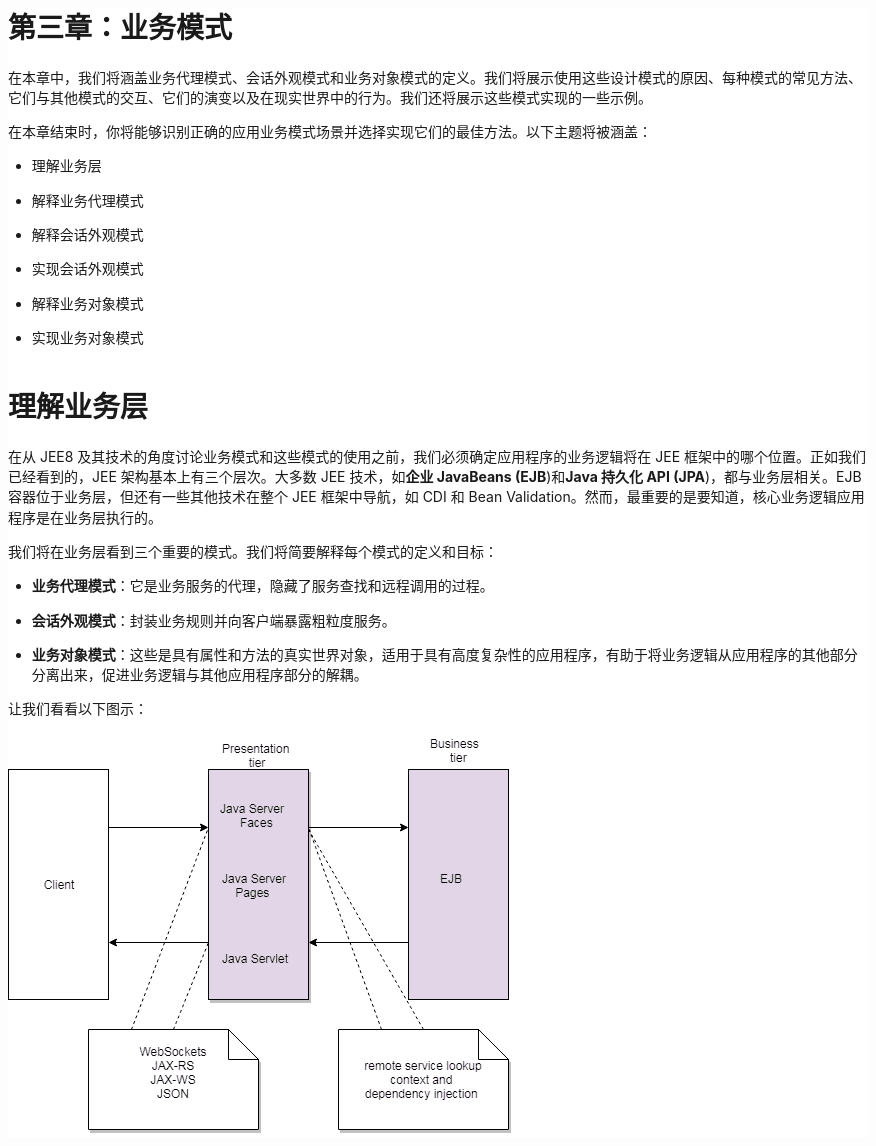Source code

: # 第三章：业务模式

在本章中，我们将涵盖业务代理模式、会话外观模式和业务对象模式的定义。我们将展示使用这些设计模式的原因、每种模式的常见方法、它们与其他模式的交互、它们的演变以及在现实世界中的行为。我们还将展示这些模式实现的一些示例。

在本章结束时，你将能够识别正确的应用业务模式场景并选择实现它们的最佳方法。以下主题将被涵盖：

+   理解业务层

+   解释业务代理模式

+   解释会话外观模式

+   实现会话外观模式

+   解释业务对象模式

+   实现业务对象模式

# 理解业务层

在从 JEE8 及其技术的角度讨论业务模式和这些模式的使用之前，我们必须确定应用程序的业务逻辑将在 JEE 框架中的哪个位置。正如我们已经看到的，JEE 架构基本上有三个层次。大多数 JEE 技术，如**企业 JavaBeans (EJB**)和**Java 持久化 API (JPA**)，都与业务层相关。EJB 容器位于业务层，但还有一些其他技术在整个 JEE 框架中导航，如 CDI 和 Bean Validation。然而，最重要的是要知道，核心业务逻辑应用程序是在业务层执行的。

我们将在业务层看到三个重要的模式。我们将简要解释每个模式的定义和目标：

+   **业务代理模式**：它是业务服务的代理，隐藏了服务查找和远程调用的过程。

+   **会话外观模式**：封装业务规则并向客户端暴露粗粒度服务。

+   **业务对象模式**：这些是具有属性和方法的真实世界对象，适用于具有高度复杂性的应用程序，有助于将业务逻辑从应用程序的其他部分分离出来，促进业务逻辑与其他应用程序部分的解耦。

让我们看看以下图示：

![](img/e328af9d-10e6-424c-80c5-e4116fba3328.png)
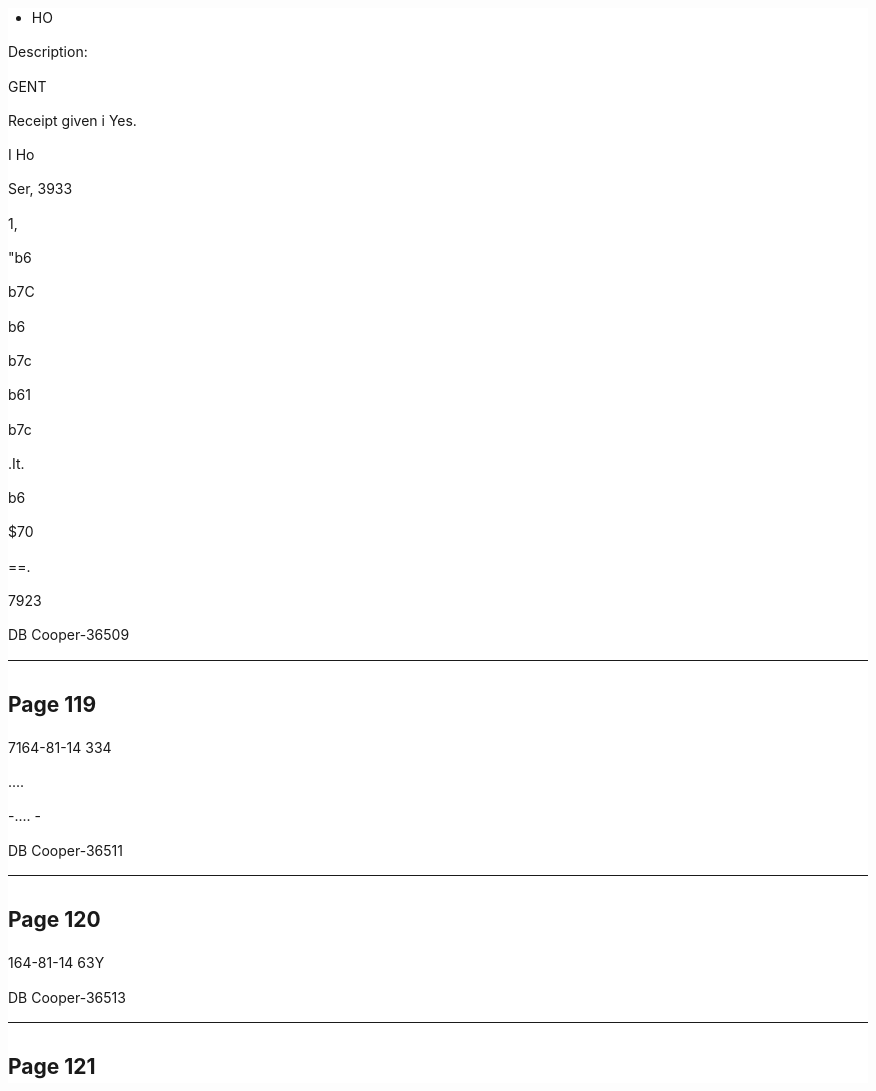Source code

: * HO

Description:

GENT

Receipt given i Yes.

I Ho

Ser, 3933

1,

"b6

b7C

b6

b7c

b61

b7c

.It.

b6

$70

==.

7923

DB Cooper-36509

---

## Page 119

7164-81-14 334

....

-.... -

DB Cooper-36511

---

## Page 120

164-81-14 63Y

DB Cooper-36513

---

## Page 121
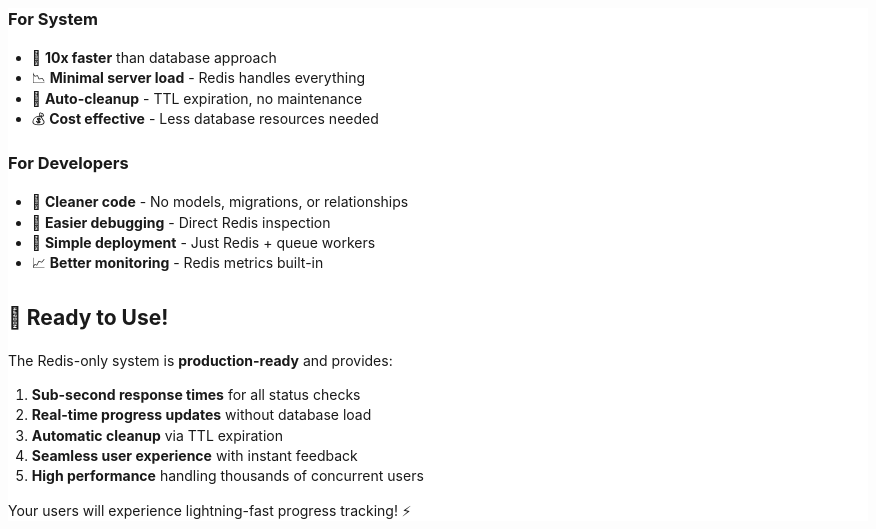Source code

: ### For System
- 🚀 **10x faster** than database approach
- 📉 **Minimal server load** - Redis handles everything
- 🔄 **Auto-cleanup** - TTL expiration, no maintenance
- 💰 **Cost effective** - Less database resources needed

### For Developers  
- 🧹 **Cleaner code** - No models, migrations, or relationships
- 🐛 **Easier debugging** - Direct Redis inspection
- 🔧 **Simple deployment** - Just Redis + queue workers
- 📈 **Better monitoring** - Redis metrics built-in

## 🏁 Ready to Use!

The Redis-only system is **production-ready** and provides:

1. **Sub-second response times** for all status checks
2. **Real-time progress updates** without database load  
3. **Automatic cleanup** via TTL expiration
4. **Seamless user experience** with instant feedback
5. **High performance** handling thousands of concurrent users

Your users will experience lightning-fast progress tracking! ⚡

### Task instructions
Please repeat the entries exactly. Do not include the pictures.

### Expected output
Source code

: # 第三章：业务模式

在本章中，我们将涵盖业务代理模式、会话外观模式和业务对象模式的定义。我们将展示使用这些设计模式的原因、每种模式的常见方法、它们与其他模式的交互、它们的演变以及在现实世界中的行为。我们还将展示这些模式实现的一些示例。

在本章结束时，你将能够识别正确的应用业务模式场景并选择实现它们的最佳方法。以下主题将被涵盖：

+   理解业务层

+   解释业务代理模式

+   解释会话外观模式

+   实现会话外观模式

+   解释业务对象模式

+   实现业务对象模式

# 理解业务层

在从 JEE8 及其技术的角度讨论业务模式和这些模式的使用之前，我们必须确定应用程序的业务逻辑将在 JEE 框架中的哪个位置。正如我们已经看到的，JEE 架构基本上有三个层次。大多数 JEE 技术，如**企业 JavaBeans (EJB**)和**Java 持久化 API (JPA**)，都与业务层相关。EJB 容器位于业务层，但还有一些其他技术在整个 JEE 框架中导航，如 CDI 和 Bean Validation。然而，最重要的是要知道，核心业务逻辑应用程序是在业务层执行的。

我们将在业务层看到三个重要的模式。我们将简要解释每个模式的定义和目标：

+   **业务代理模式**：它是业务服务的代理，隐藏了服务查找和远程调用的过程。

+   **会话外观模式**：封装业务规则并向客户端暴露粗粒度服务。

+   **业务对象模式**：这些是具有属性和方法的真实世界对象，适用于具有高度复杂性的应用程序，有助于将业务逻辑从应用程序的其他部分分离出来，促进业务逻辑与其他应用程序部分的解耦。

让我们看看以下图示：

![](img/e328af9d-10e6-424c-80c5-e4116fba3328.png)
Source code

: * HO

Description:

GENT

Receipt given i Yes.

I Ho

Ser, 3933

1,

"b6

b7C

b6

b7c

b61

b7c

.It.

b6

$70

==.

7923

DB Cooper-36509

---

## Page 119

7164-81-14 334

....

-.... -

DB Cooper-36511

---

## Page 120

164-81-14 63Y

DB Cooper-36513

---

## Page 121
Source code

: ### For System
- 🚀 **10x faster** than database approach
- 📉 **Minimal server load** - Redis handles everything
- 🔄 **Auto-cleanup** - TTL expiration, no maintenance
- 💰 **Cost effective** - Less database resources needed

### For Developers  
- 🧹 **Cleaner code** - No models, migrations, or relationships
- 🐛 **Easier debugging** - Direct Redis inspection
- 🔧 **Simple deployment** - Just Redis + queue workers
- 📈 **Better monitoring** - Redis metrics built-in

## 🏁 Ready to Use!

The Redis-only system is **production-ready** and provides:

1. **Sub-second response times** for all status checks
2. **Real-time progress updates** without database load  
3. **Automatic cleanup** via TTL expiration
4. **Seamless user experience** with instant feedback
5. **High performance** handling thousands of concurrent users

Your users will experience lightning-fast progress tracking! ⚡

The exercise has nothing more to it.